Even when the Philippines signed an agreement with Saudi Arabia on domestic worker working arrangements, many helpers claim their wages are below the government-mandated rates.
Strict Sharia laws
Unlike more tolerant governments in neighboring states, Saudi Arabia imposes strict laws. While some of them serve as deterrents (punishment for rape ranges from a jail term and heavy fines to beheading) others are equivalent to restriction of religious freedom. For example, possession of Bibles and religious symbols is prohibited and the gathering of non-Muslim religious groups is subject to harsh punishments. Even certain baby names are disallowed.
Just like anywhere else, OFWs in Saudi Arabia feel homesick not only because of their distance from their families but also plenty of things that are not accessible such as eating pork delicacies and consumption of liquor on most premises.

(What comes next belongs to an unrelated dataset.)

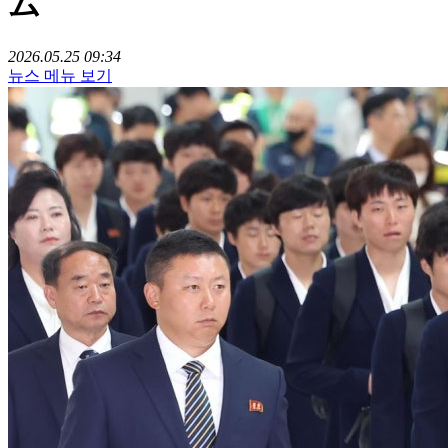
ム
2026.05.25 09:34
뉴스 메뉴 보기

Employer abuse: physical and emotional
In many cases, Filipinos have become victims of various forms of abuse in Saudi Arabia. A 13-year-old Filipina victim of human trafficking suffered horrific burns after she was scaled by her employer. There’s a pitiful sight when employers are enjoying meals in a restaurant but the helper was left to wait hungrily while looking after the couple’s baby.
Tight airport restrictions.
Seemingly arbitrary inspections make Filipinos and other travelers to Saudi Arabia feel nervous. Bringing pornographic photos or videos through electronic devices can lead to confiscation of gadgets or possibly heavier fines. The use of bootleg software is also subject to penalties. While this regulation is normally implemented across airports globally, the extra layer of security checks can easily make a weary traveler worry more.